En présence de deux organisateurs de l'événement, Éric Parent a demandé à un pirate qui vendait les mots de passe d'une entreprise québécoise de lui prouver qu'il pouvait lui procurer la « marchandise » promise. Il lui a fourni le nom d'un employé de l'entreprise. Une minute plus tard, le pirate lui envoyait une capture d'écran de la boîte de courriels de l'employé, dans laquelle on pouvait voir les dates d'envoi. « C'était un criminel qui vendait des noms d'utilisateurs et des mots de passe sur un site du type d'eBay, où on peut demander des catégories d'entreprises ou des noms d'entreprises spécifiques », raconte Éric Parent.
Ce dernier s'est fait offrir d'acheter un bloc de cinq mots de passe et noms d'utilisateurs pour 1,5 bitcoin, soit environ 500 $, selon le cours de ce jour-là. M. Parent a n'a pas donné suite à la proposition du pirate. Il a aussi pris soin de camoufler le logo de l'entreprise présenté sur la saisie d'écran lors de son allocution.
L'entreprise piratée a évité de se retrouver sous les projecteurs ce jour-là, mais elle n'est pas « sortie du bois » pour autant. Selon Éric Parent, la situation dure depuis plus de six mois, et ce, bien qu'il ait informé l'entreprise de la situation. « Le pirate m'a dit qu'il pouvait nous obtenir de nouveau le bon mot de passe même si l'utilisateur le changeait, ce qui démontre qu'il est bien installé dans cette entreprise-là », dit M. Parent.
L'aveuglement volontaire serait fréquent parmi les entreprises victimes de cyberattaques.

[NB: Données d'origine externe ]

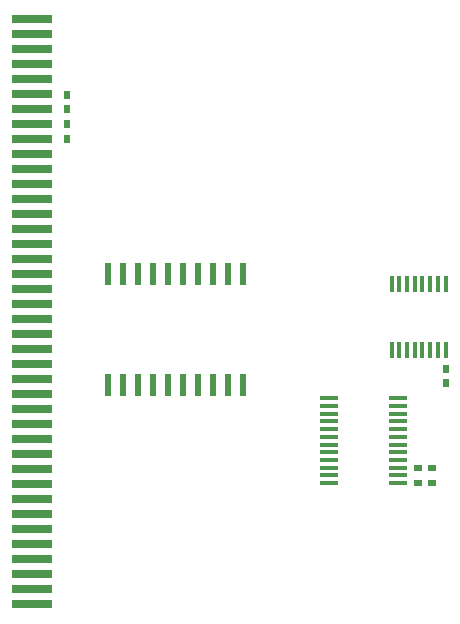
<source format=gbr>
%TF.GenerationSoftware,KiCad,Pcbnew,(6.0.7)*%
%TF.CreationDate,2022-09-18T19:12:44+05:00*%
%TF.ProjectId,minisumo_v3,6d696e69-7375-46d6-9f5f-76332e6b6963,rev?*%
%TF.SameCoordinates,Original*%
%TF.FileFunction,Paste,Top*%
%TF.FilePolarity,Positive*%
%FSLAX46Y46*%
G04 Gerber Fmt 4.6, Leading zero omitted, Abs format (unit mm)*
G04 Created by KiCad (PCBNEW (6.0.7)) date 2022-09-18 19:12:44*
%MOMM*%
%LPD*%
G01*
G04 APERTURE LIST*
%ADD10R,0.558800X1.981200*%
%ADD11R,1.500000X0.450000*%
%ADD12R,0.610000X0.635000*%
%ADD13R,0.635000X0.610000*%
%ADD14R,3.500000X0.800000*%
%ADD15R,0.324800X1.365200*%
G04 APERTURE END LIST*
D10*
%TO.C,U1*%
X157643100Y-109954900D03*
X158913100Y-109954900D03*
X160183100Y-109954900D03*
X161453100Y-109954900D03*
X162723100Y-109954900D03*
X163993100Y-109954900D03*
X165263100Y-109954900D03*
X166533100Y-109954900D03*
X167803100Y-109954900D03*
X169073100Y-109954900D03*
X169073100Y-100582300D03*
X167803100Y-100582300D03*
X166533100Y-100582300D03*
X165263100Y-100582300D03*
X163993100Y-100582300D03*
X162723100Y-100582300D03*
X161453100Y-100582300D03*
X160183100Y-100582300D03*
X158913100Y-100582300D03*
X157643100Y-100582300D03*
%TD*%
D11*
%TO.C,U8*%
X182154100Y-118286100D03*
X182154100Y-117636100D03*
X182154100Y-116986100D03*
X182154100Y-116336100D03*
X182154100Y-115686100D03*
X182154100Y-115036100D03*
X182154100Y-114386100D03*
X182154100Y-113736100D03*
X182154100Y-113086100D03*
X182154100Y-112436100D03*
X182154100Y-111786100D03*
X182154100Y-111136100D03*
X176354100Y-111136100D03*
X176354100Y-111786100D03*
X176354100Y-112436100D03*
X176354100Y-113086100D03*
X176354100Y-113736100D03*
X176354100Y-114386100D03*
X176354100Y-115036100D03*
X176354100Y-115686100D03*
X176354100Y-116336100D03*
X176354100Y-116986100D03*
X176354100Y-117636100D03*
X176354100Y-118286100D03*
%TD*%
D12*
%TO.C,R10*%
X154150600Y-87933100D03*
X154150600Y-89127100D03*
%TD*%
D13*
%TO.C,R13*%
X183868600Y-118286100D03*
X185062600Y-118286100D03*
%TD*%
D14*
%TO.C,U4*%
X151166100Y-89203100D03*
X151166100Y-90473100D03*
X151166100Y-91743100D03*
X151166100Y-93013100D03*
X151166100Y-94283100D03*
X151166100Y-95553100D03*
X151166100Y-79043100D03*
X151166100Y-80313100D03*
X151166100Y-81583100D03*
X151166100Y-82853100D03*
X151166100Y-84123100D03*
X151166100Y-85393100D03*
X151166100Y-123493100D03*
X151166100Y-124763100D03*
X151166100Y-126033100D03*
X151166100Y-127303100D03*
X151166100Y-113333100D03*
X151166100Y-114603100D03*
X151166100Y-115873100D03*
X151166100Y-117143100D03*
X151166100Y-101903100D03*
X151166100Y-103173100D03*
X151166100Y-104443100D03*
X151166100Y-105713100D03*
X151166100Y-128573100D03*
X151166100Y-122223100D03*
X151166100Y-120953100D03*
X151166100Y-119683100D03*
X151166100Y-118413100D03*
X151166100Y-112063100D03*
X151166100Y-110793100D03*
X151166100Y-109523100D03*
X151166100Y-108253100D03*
X151166100Y-100633100D03*
X151166100Y-99363100D03*
X151166100Y-98093100D03*
X151166100Y-96823100D03*
X151166100Y-86663100D03*
X151166100Y-87933100D03*
X151166100Y-106983100D03*
%TD*%
D12*
%TO.C,R9*%
X154150600Y-86663100D03*
X154150600Y-85469100D03*
%TD*%
D15*
%TO.C,U3*%
X181657100Y-107022000D03*
X182307100Y-107022000D03*
X182957100Y-107022000D03*
X183607100Y-107022000D03*
X184257096Y-107022000D03*
X184907100Y-107022000D03*
X185557096Y-107022000D03*
X186207100Y-107022000D03*
X186207100Y-101483200D03*
X185557100Y-101483200D03*
X184907100Y-101483200D03*
X184257100Y-101483200D03*
X183607104Y-101483200D03*
X182957100Y-101483200D03*
X182307104Y-101483200D03*
X181657100Y-101483200D03*
%TD*%
D13*
%TO.C,R12*%
X183868600Y-117016100D03*
X185062600Y-117016100D03*
%TD*%
D12*
%TO.C,R11*%
X186218100Y-108634100D03*
X186218100Y-109828100D03*
%TD*%
M02*

</source>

Marc Fournier, consultant en sécurité de l'information chez PwC, soutient d'ailleurs que les entreprises canadiennes ont tendance à sous-investir en cybersécurité. « Elles attendent qu'il y ait une atteinte à la réputation ou une perte financière importante, dit M. Fournier. Le client devra payer 200 000 $ ou plus pour régler un problème qui lui a coûté 100 000 $ ; alors, il préfère attendre. »
Selon Marc Fournier, un tel calcul pourrait finir par coûter cher aux entreprises concernées. « Je leur ai dit : "Éventuellement, vous allez négocier une acquisition, et eux, ils vont le savoir, car ils sont dans vos murs et ont accès à vos courriels. Vous allez être à l'étranger en train de négocier, et c'est là qu'ils vont passer à l'attaque et qu'ils enverront un courriel pour transférer des centaines de milliers, voire des millions de dollars dans leur compte". »
De plus, les entreprises qui agissent ainsi mettent à risque leurs clients, employés et partenaires, si bien que la Californie a adopté des lois contraignant les entreprises à adopter une attitude plus responsable. Dans l'État américain, la législation oblige les entreprises à se doter d'un système de cybersécurité raisonnable, mais surtout, à dévoiler toute attaque dans laquelle des pirates ont eu accès à des renseignements personnels de résidents californiens.
Au Canada, le gouvernement conservateur planche sur un projet de loi qui irait dans le même sens, mais qui ne toucherait que les entreprises jugées stratégiques, comme les géants des télécommunications. Annoncé à l'occasion de la publication du budget 2015-2016 en avril dernier, le Protection of Canada's Vital Cyber Systems Act (c'est le nom avancé par la presse anglophone) devrait forcer certaines entreprises à rapporter au gouvernement fédéral les cyberattaques dont elles sont victimes.